As ownership is deferred to the arms dealer, Loonat says that in doing so, the gun owner is legally distanced from whatever the gun is used for in the future,

“If he feels comfortable to hand it in at a particular police station, he/she must ensure that all the paperwork is processed correctly and particularly obtain the name of the person that he/she is dealing with. But, I would also support the view of going to a dealer,” Jacobs said.

Loonat advises individuals who discover that their gun licenses have expired to hand them to arms dealers for safe keeping until such time that the licences are renewed and urges them not carry the weapon on their person.

What is the role of the CPF in protecting against the sale of illegal weapons?

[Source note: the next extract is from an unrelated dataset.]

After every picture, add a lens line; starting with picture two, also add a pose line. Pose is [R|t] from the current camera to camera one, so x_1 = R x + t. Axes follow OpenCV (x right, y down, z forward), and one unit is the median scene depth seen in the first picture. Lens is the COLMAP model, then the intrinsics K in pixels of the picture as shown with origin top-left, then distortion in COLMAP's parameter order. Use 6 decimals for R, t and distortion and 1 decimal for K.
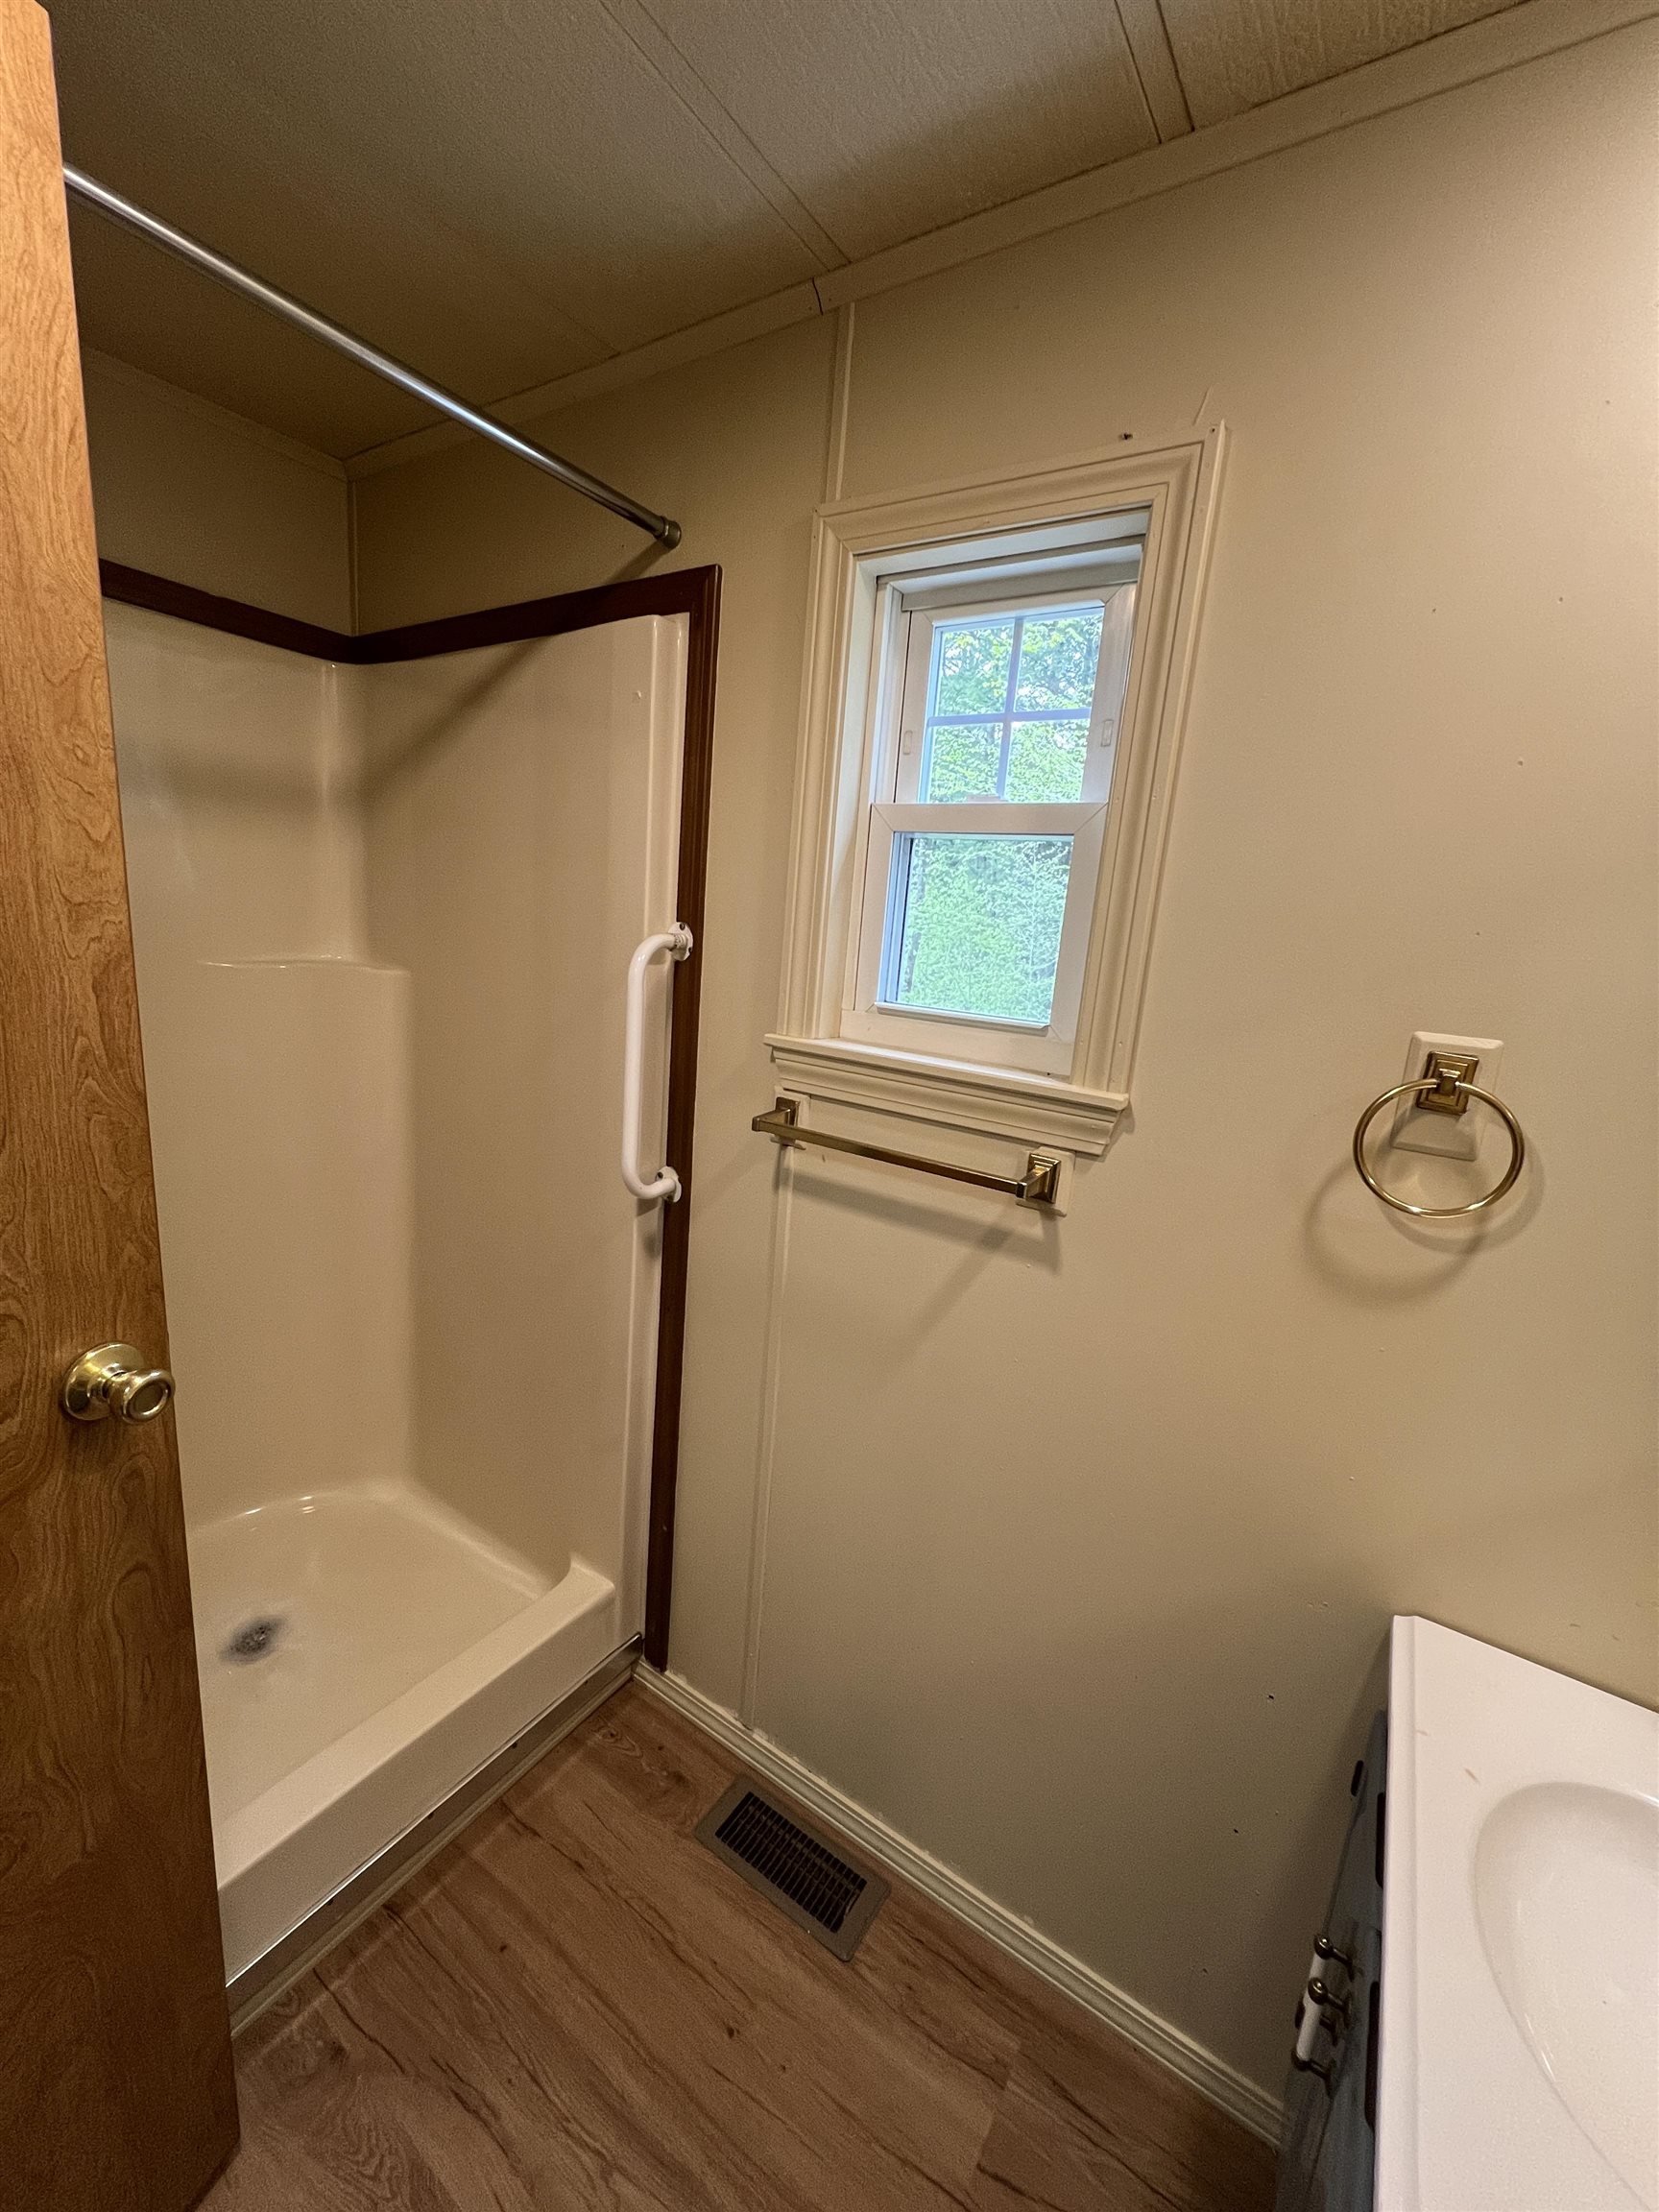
lens RADIAL K [[880.2, 0, 829.3], [0, 880.2, 1104.5], [0, 0, 1]] dist [-0.000356, -0.000834]
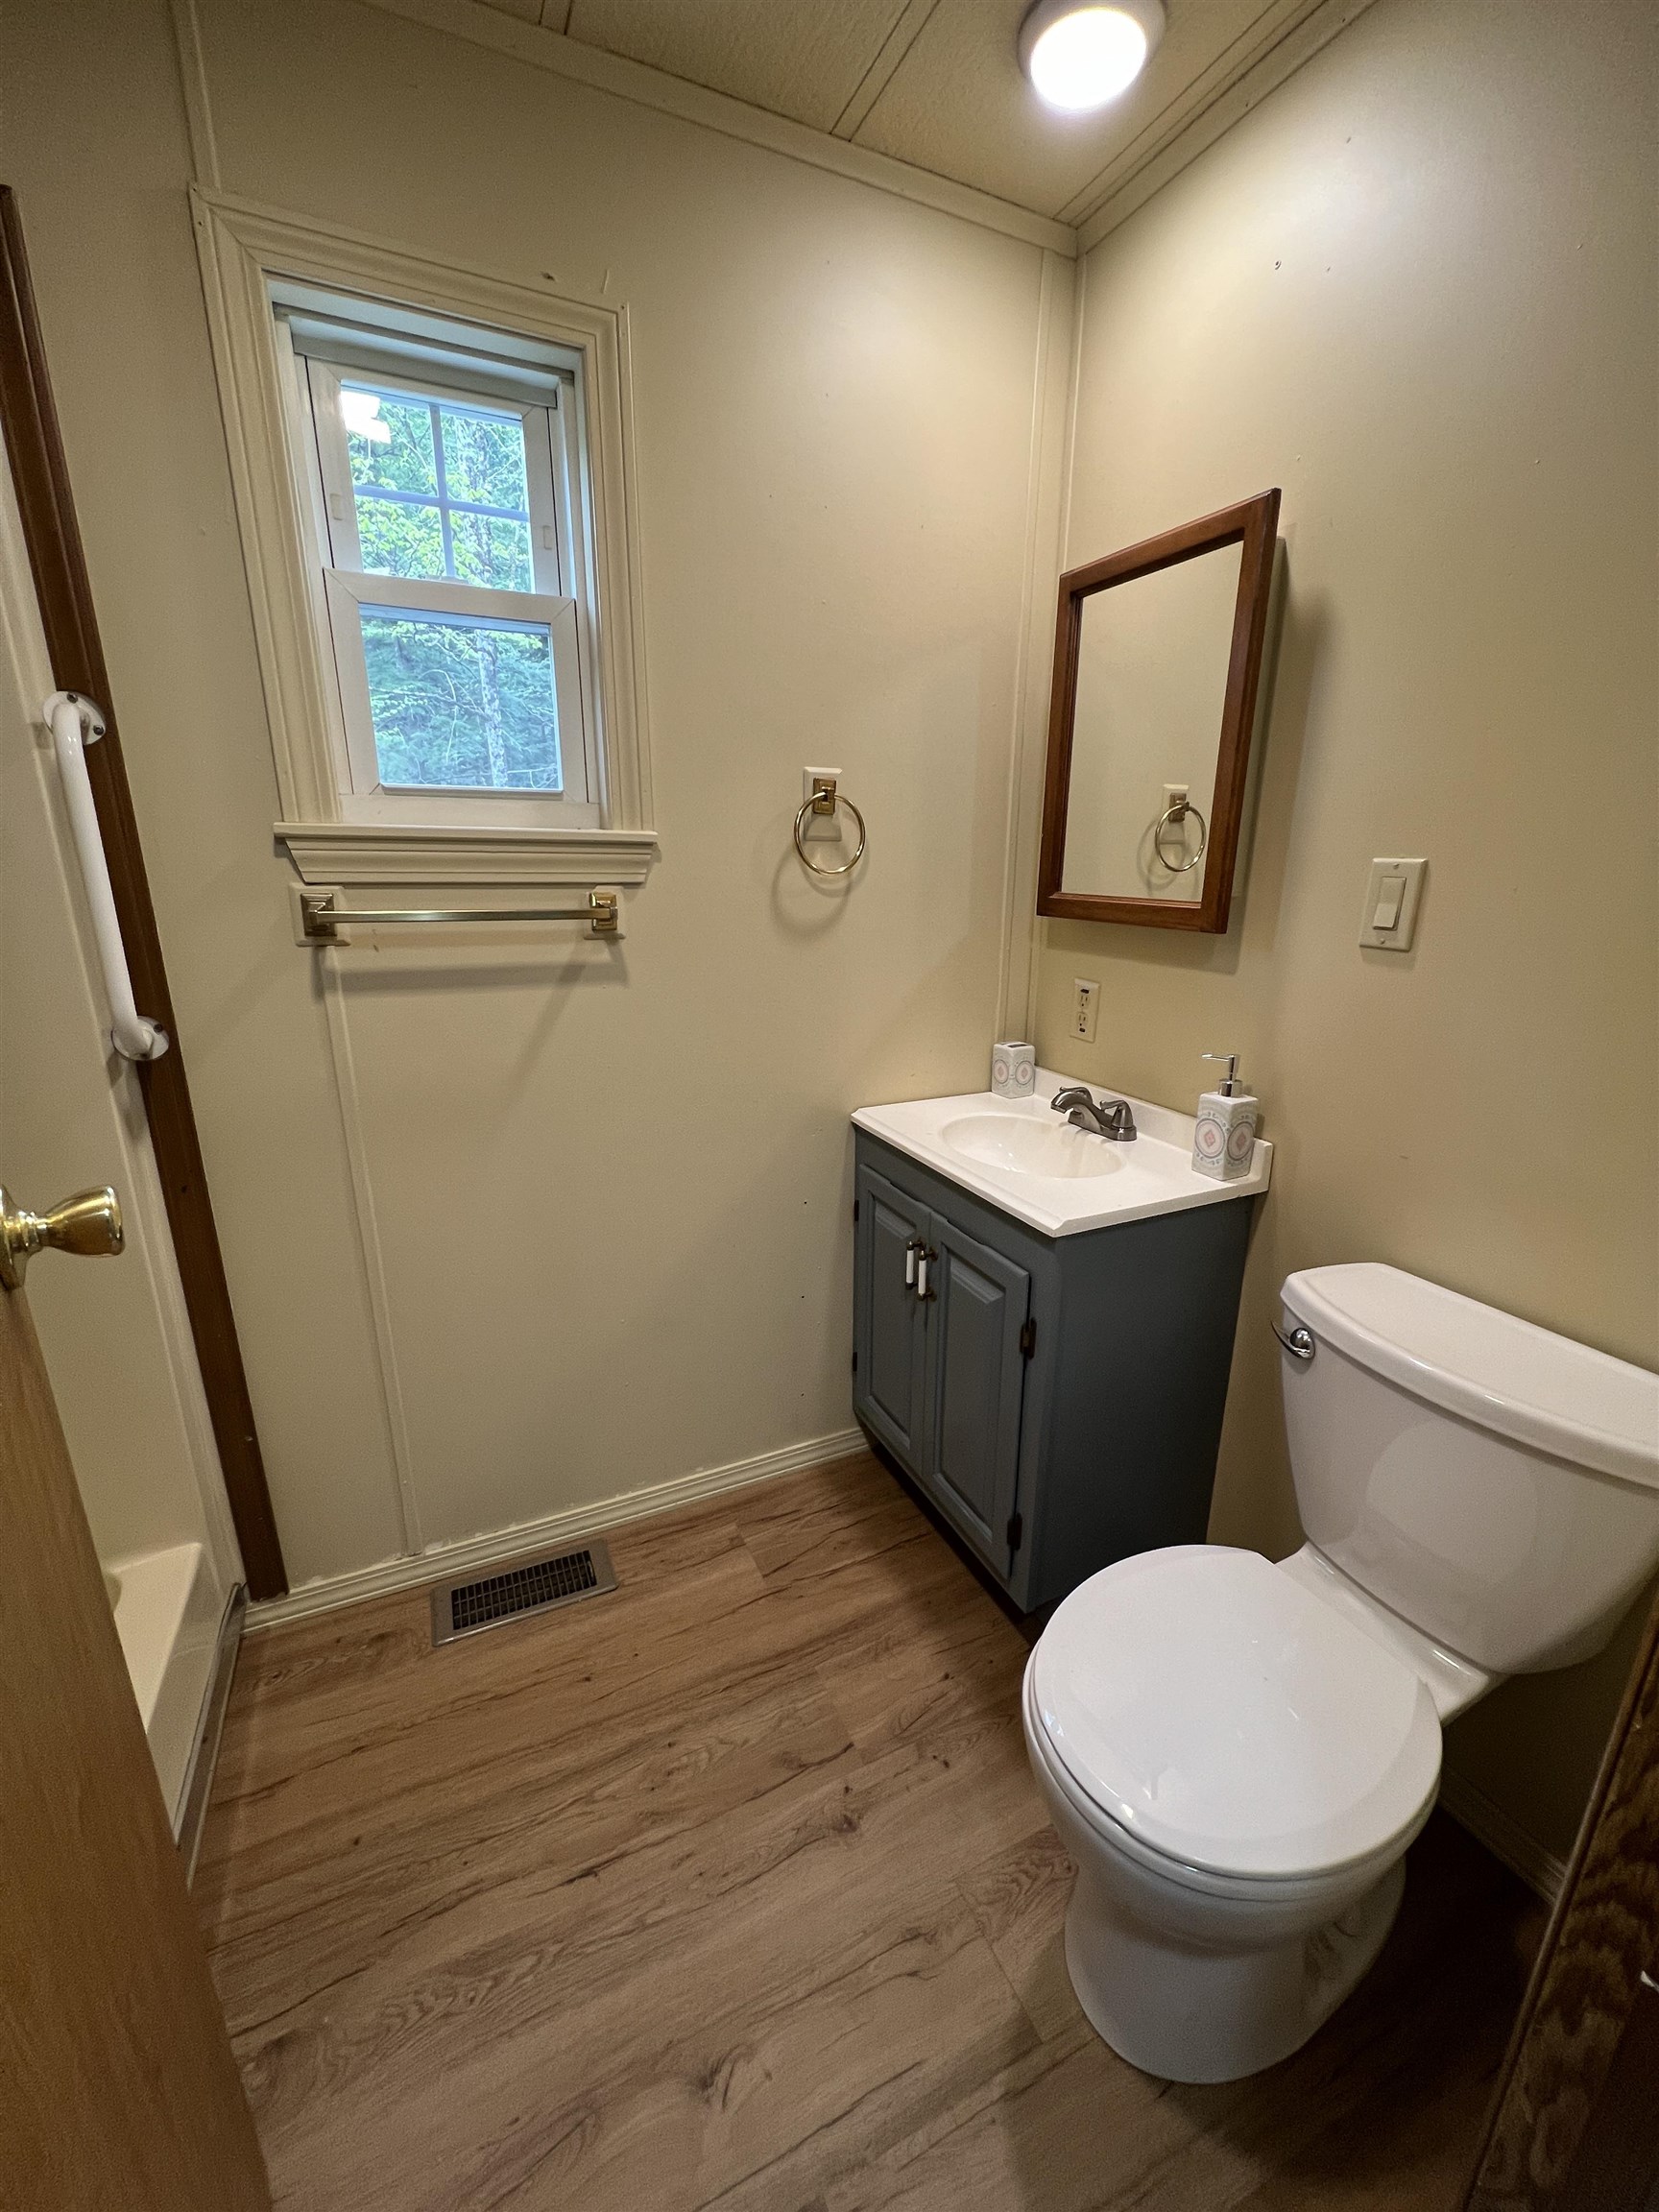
lens RADIAL K [[880.2, 0, 828.8], [0, 880.2, 1108.7], [0, 0, 1]] dist [-0.000356, -0.000834]
pose [[0.517805, -0.303963, 0.799678, -0.668226], [0.210209, 0.951299, 0.225482, 0.132068], [-0.829271, 0.051344, 0.556483, 0.036201]]
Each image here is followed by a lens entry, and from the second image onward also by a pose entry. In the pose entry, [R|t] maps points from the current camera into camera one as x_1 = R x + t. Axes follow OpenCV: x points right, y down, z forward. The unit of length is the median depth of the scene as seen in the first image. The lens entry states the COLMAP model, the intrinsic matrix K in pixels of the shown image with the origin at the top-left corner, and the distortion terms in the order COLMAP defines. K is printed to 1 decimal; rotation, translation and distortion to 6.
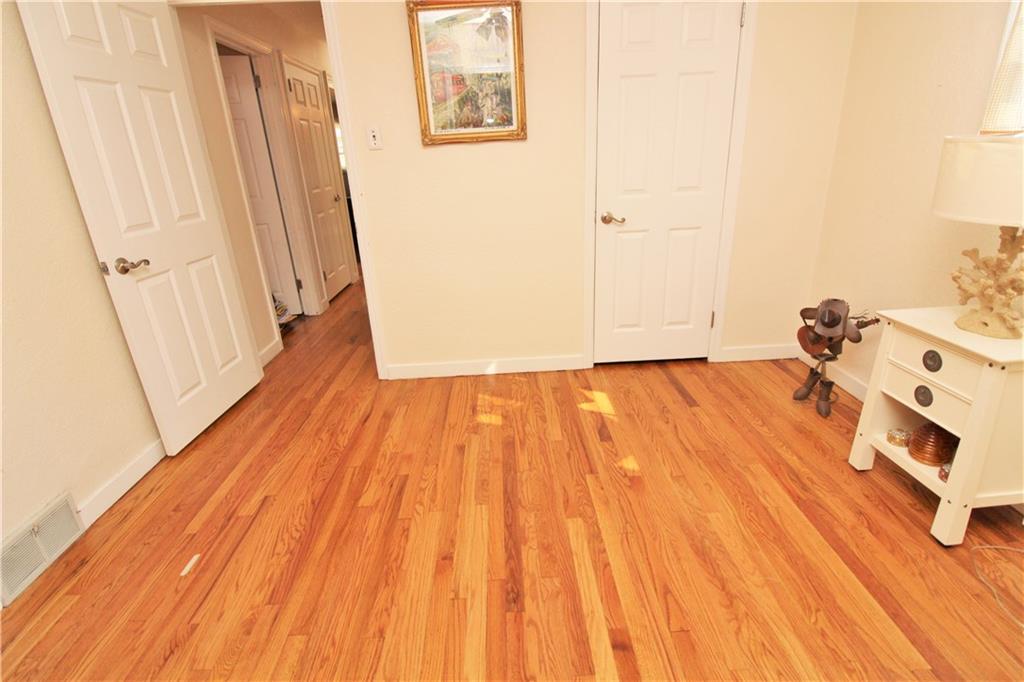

Loonat explains that while the CPF has raised the issue of the influx of illegal guns at provincial and national level, it is slowly losing hope that authorities will make effective changes to improve gun laws.

He further notes that while many may not recommend it, an effective means to decrease the number of gang murders is to reintroduce the amnesty period.

“How do we reverse the situation where communities do not have guns? So we want to suggest to government to bring back the amnesty period.”

Considering the fact that community members believe the police to be the source of sale of illegal weapons, Jacobs says that CPF’s need to get involved at the level of police to ensure that no guns disappear.

“Administratively, the CPF must get involved; if there is guns that come in, it must be compulsory that the police inform the CPF about those guns,” Jacobs continued.

He further notes that more a stringent investigation needs to be conducted to uncover how guns enter the country; something he says will be facilitated by newly acquired equipment that can inspect shipping containers without it having to be opened.